── Exercise data
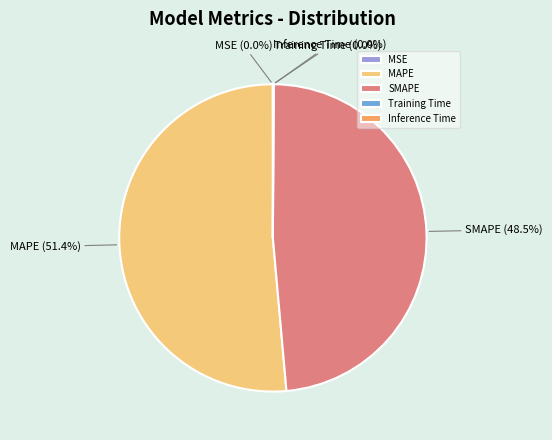

Which slice is the largest?

MAPE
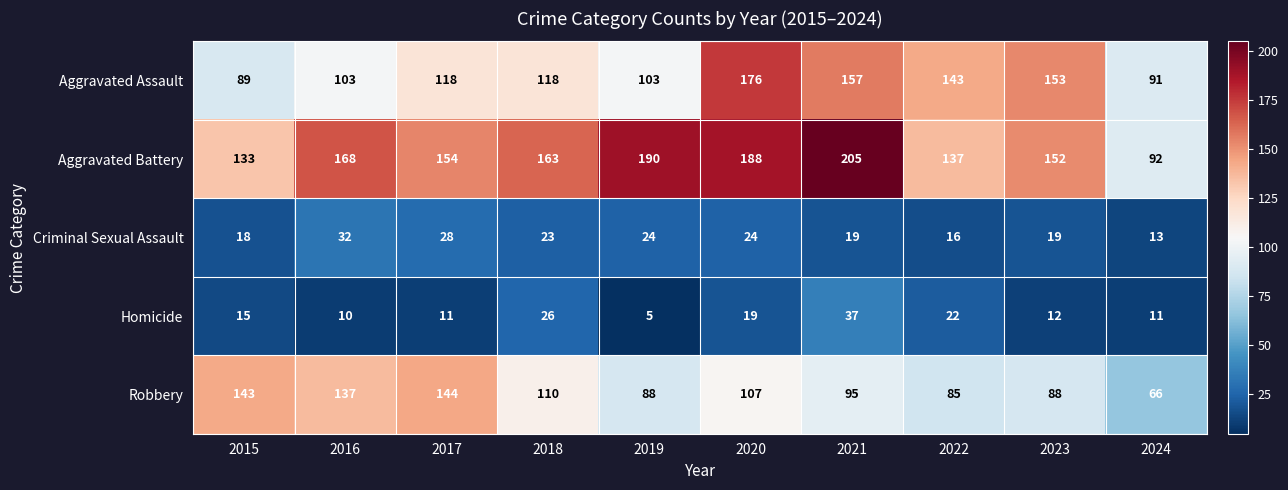

What is the difference between the highest and lowest values at 2017?

143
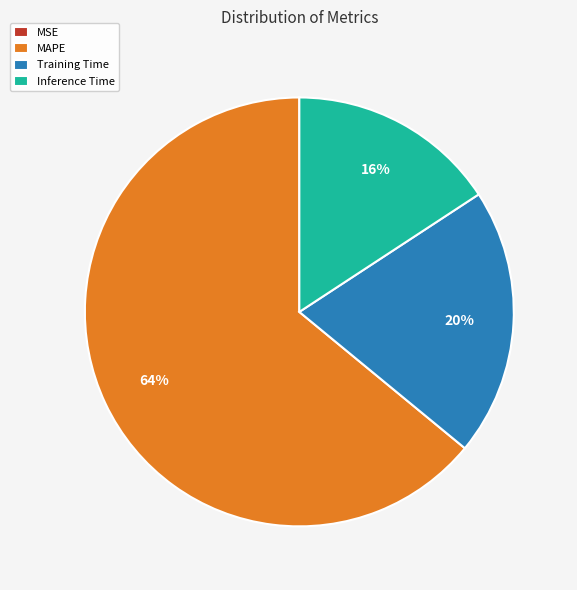

To the nearest percent, what is the difference between the largest and smallest slice percentages?

64%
────
Rewrite the lines above, changing "difference between the" to "gap between the" and keeping everything else the same. Leave out the pictures.

Which slice is the largest?

MAPE

What is the gap between the highest and lowest values at 2017?

143

To the nearest percent, what is the gap between the largest and smallest slice percentages?

64%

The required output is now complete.